Without any pictures, retype exactly the lines that begin at the one holding "right hip: (110, 386, 2)" and end at the last line of the data below.

BEGIN Records shown

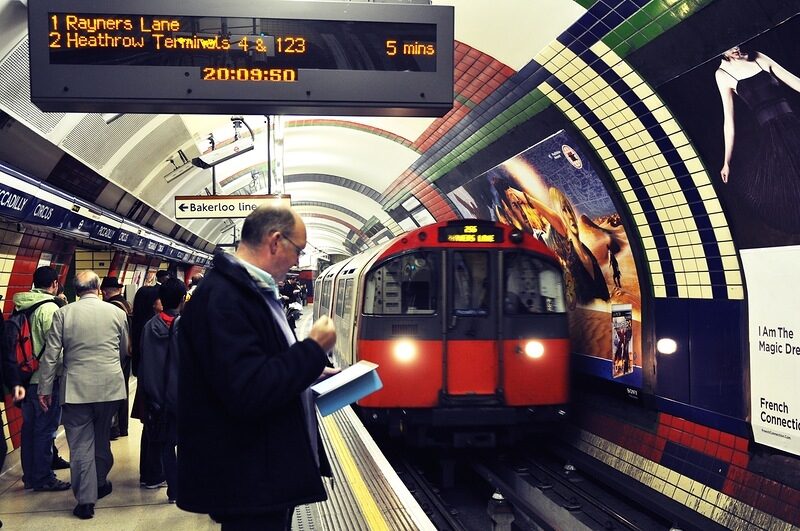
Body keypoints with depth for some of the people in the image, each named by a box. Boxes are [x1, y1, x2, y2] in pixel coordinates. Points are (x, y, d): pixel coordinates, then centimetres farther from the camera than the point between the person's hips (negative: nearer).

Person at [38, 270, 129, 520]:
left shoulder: (63, 313, -5)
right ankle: (100, 483, 35)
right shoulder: (117, 312, 0)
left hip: (76, 389, -2)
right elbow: (124, 350, 12)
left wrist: (45, 389, 4)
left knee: (80, 445, 3)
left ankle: (86, 500, 3)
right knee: (101, 437, 20)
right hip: (110, 386, 2)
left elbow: (51, 354, -4)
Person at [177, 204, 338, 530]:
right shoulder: (222, 298, -22)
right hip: (248, 482, -10)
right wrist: (314, 349, -20)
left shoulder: (252, 291, 12)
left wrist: (311, 376, 12)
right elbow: (248, 392, -30)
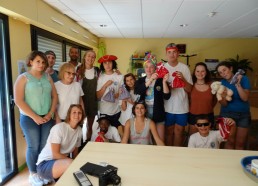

END Records shown

* _Completed exercise_:
right hip: (110, 386, 2)
left elbow: (51, 354, -4)
Person at [177, 204, 338, 530]:
right shoulder: (222, 298, -22)
right hip: (248, 482, -10)
right wrist: (314, 349, -20)
left shoulder: (252, 291, 12)
left wrist: (311, 376, 12)
right elbow: (248, 392, -30)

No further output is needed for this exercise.